Der Versuch, das kosovarische Bildungs-& Erziehungssystem nach den Zerstörungen des Krieges wiederaufzubauen, scheitert kläglich: an der gigantischen Bürokratie des UN-Apparates, an der kaum zu überbrückenden, kulturellen Fremdheit zwischen den „Missionaren“ und den Einheimischen, an sprachlichen & sonstigen Mißverständnissen, und nicht zuletzt an banalen, menschlichen Schwächen wie Gier, Egoismus und Gleichgültigkeit. Und so bleibt am Ende als größter Erfolg die Bezahlung der Lehrer und die winterliche Versorgung der Schulen mit Brennholz…

In einer gelungenen Mischung aus Doku-Fiction & Realsatire läßt Cufaj seinen hilflosen Helden & dessen Kollegen durch ein unbekanntes Land stolpern: von sinnlosen Gruppen-Meetings zu misslungenen Pressekonferenzen, von vergeblichen Mediationen zwischen verfeindeten, kosovarischen Schulrektoren bis zur qualvoll-abstrusen Organisation der eigenen Ineffizienz. Das liest sich ausgesprochen flott und ist sehr amüsant, wobei dem Leser an mancher Stelle das Lachen im Hals stecken bleibt – letztlich ist projekt@party eine Tragik-Komödie über das Scheitern globaler Menschheitsträume in den Mühen der Ebenen. Starke Empfehlung!

secession | 2012 | Hardcover | 142 Seiten | 9783905951172 | € 19,95

Ivo Andric: Die Brücke über die Drina | *****

Die Brücke über die Drina ist das bekannteste Werk des in Bosnien als Sohn kroatischer Eltern geborenen jugoslawischen Schriftstellers Ivo Andric (1882 – 1975), der 1961 den Nobelpreis für Literatur erhielt. Die hier vorliegende Ausgabe ist eine Bearbeitung der deutschen Erstübersetzung aus den 50er Jahren. Gleichwohl der Verlag dieses Buch als Roman bezeichnet, ist der Untertitel – „Eine Chronik aus Višegrad“ – die bessere Gattungsbeschreibung.

Denn es gibt in Die Brücke über die Drina weder eine Hauptfigur noch ein „Ensemble von Gestalten“ ( Karl Markus Gauß im Nachwort), das einen kontinuierlichen Handlungsablauf bevölkert, sondern eine Vielzahl von Charakteren, deren alltägliche, traurige, bizarre und zuweilen humorvolle Lebensgeschichten Andric über einen Zeitraum von rund 350 Jahren erzählt. Ort der Handlung ist die Kleinstadt Višegrad – in der Andric seine Kindheit verbrachte – in einem Tal der Drina, die Jahrhunderte lang die natürliche Grenze zwischen dem mitteleuropäisch und dem orientalisch geprägten Teil des Balkans war. Die dort im 16. Jahrhundert von einem despotischen Baumeister des damaligen osmanischen Sultans in Istanbul errichtete Brücke ist die eigentliche „Hauptperson“ dieser Chronik: sie allein überdauert die vielfältigen Konflikte zwischen den verfeindeten Volksgruppen und Religionen sowie die wechselseitigen Kriege & Eroberungen der in diesem Teil der Welt um Vorherrschaft ringenden Weltmächte.

**GESTELLTE AUFGABE**
Beantworten Sie anhand des Textes diese Fragen:
(a) Was bleibt am Ende als größter Erfolg beim Versuch, das kosovarische Bildungs- und Erziehungssystem wiederaufzubauen?
(b) In welchem Jahr erhielt Ivo Andric den Nobelpreis für Literatur?
(c) Über welchen Zeitraum erzählt Andric die Lebensgeschichten der Charaktere in Die Brücke über die Drina?
Das Material steht in keinem Zusammenhang mit dem Text.

**VERFÜGBARE DATEN**
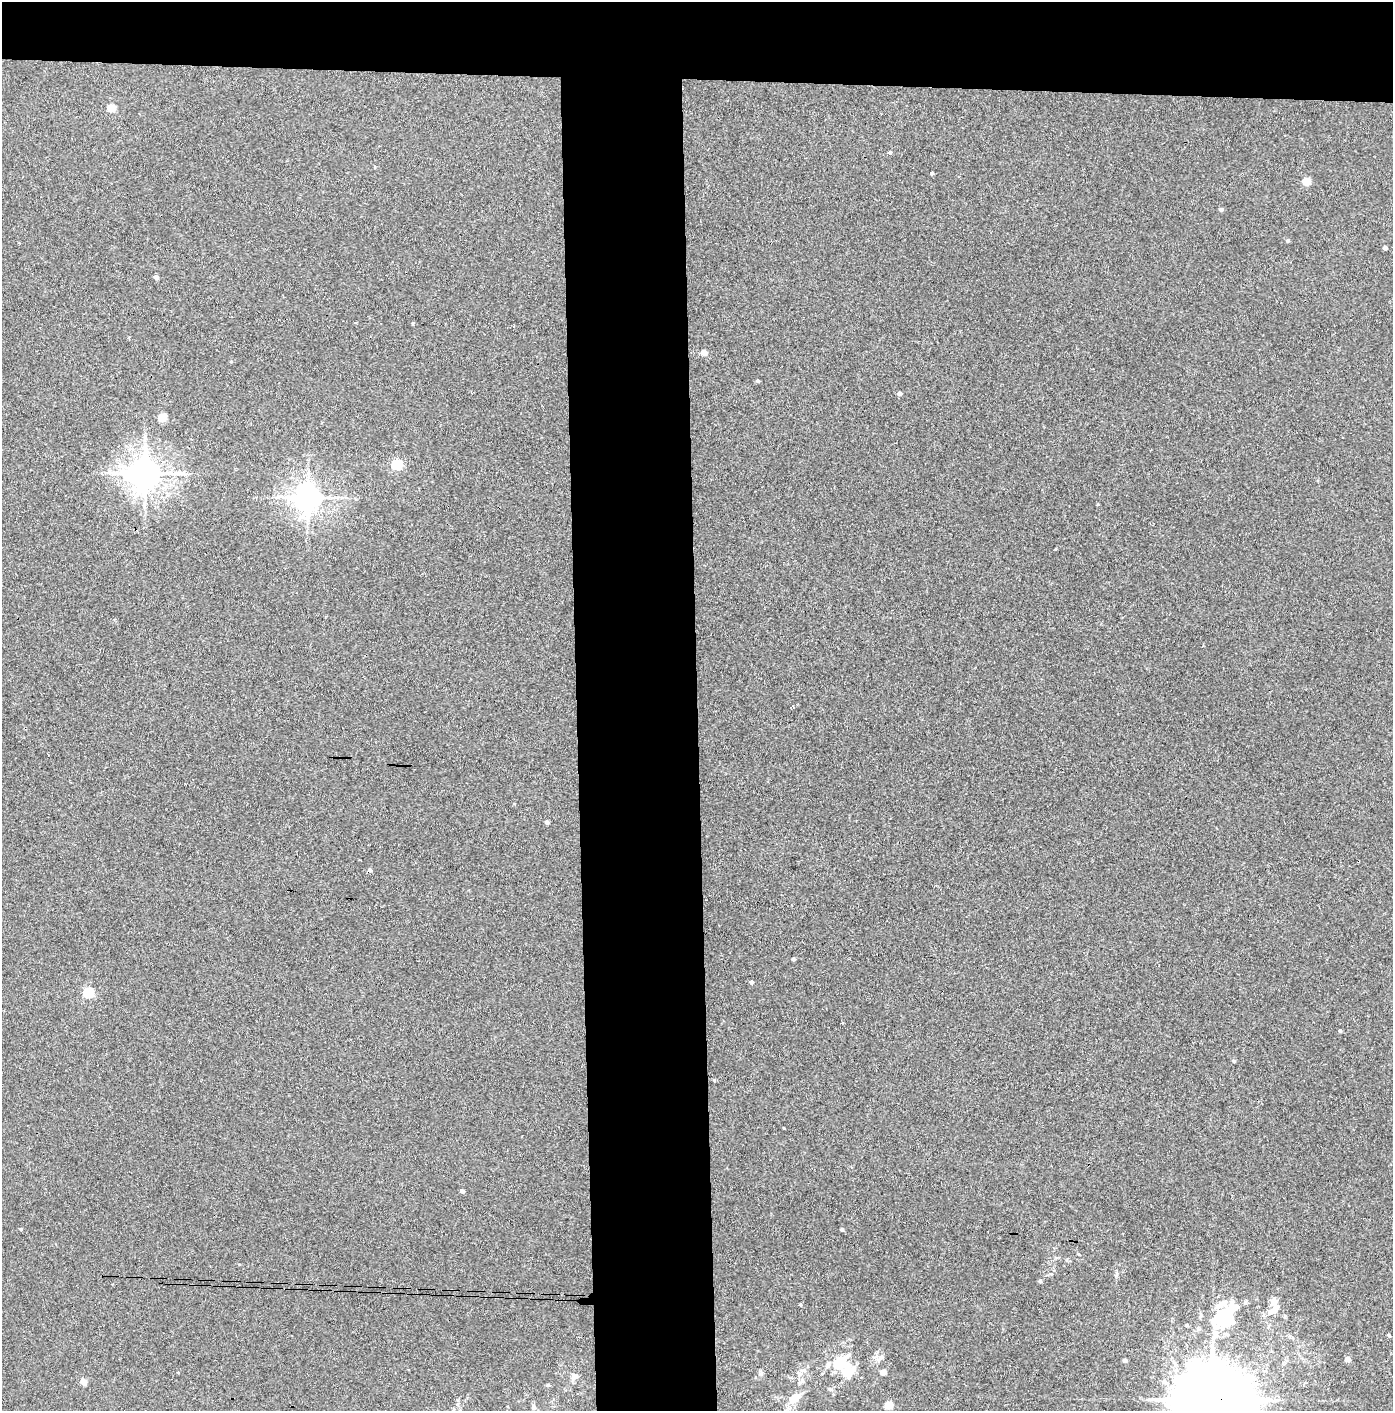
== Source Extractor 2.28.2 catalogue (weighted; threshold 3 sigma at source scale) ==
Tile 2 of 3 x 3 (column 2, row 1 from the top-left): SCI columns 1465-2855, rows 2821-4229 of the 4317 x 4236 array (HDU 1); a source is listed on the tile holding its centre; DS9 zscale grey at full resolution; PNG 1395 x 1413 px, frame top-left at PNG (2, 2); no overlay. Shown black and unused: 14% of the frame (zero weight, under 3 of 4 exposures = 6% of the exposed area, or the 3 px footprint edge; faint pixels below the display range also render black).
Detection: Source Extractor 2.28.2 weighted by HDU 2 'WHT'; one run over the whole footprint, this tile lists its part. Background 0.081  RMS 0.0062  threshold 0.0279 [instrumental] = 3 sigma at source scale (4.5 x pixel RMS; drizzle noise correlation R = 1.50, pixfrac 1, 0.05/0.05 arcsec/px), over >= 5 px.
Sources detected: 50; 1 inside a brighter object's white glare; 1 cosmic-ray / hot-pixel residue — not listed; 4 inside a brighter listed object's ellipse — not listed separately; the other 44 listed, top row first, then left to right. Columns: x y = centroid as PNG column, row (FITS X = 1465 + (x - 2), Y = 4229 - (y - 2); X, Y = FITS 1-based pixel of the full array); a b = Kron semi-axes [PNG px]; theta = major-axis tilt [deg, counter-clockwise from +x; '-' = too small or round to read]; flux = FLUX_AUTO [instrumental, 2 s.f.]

**VOLLSTÄNDIGE AUSGABE**
(a) Die Bezahlung der Lehrer und die winterliche Versorgung der Schulen mit Brennholz.
(b) 1961.
(c) Über rund 350 Jahre.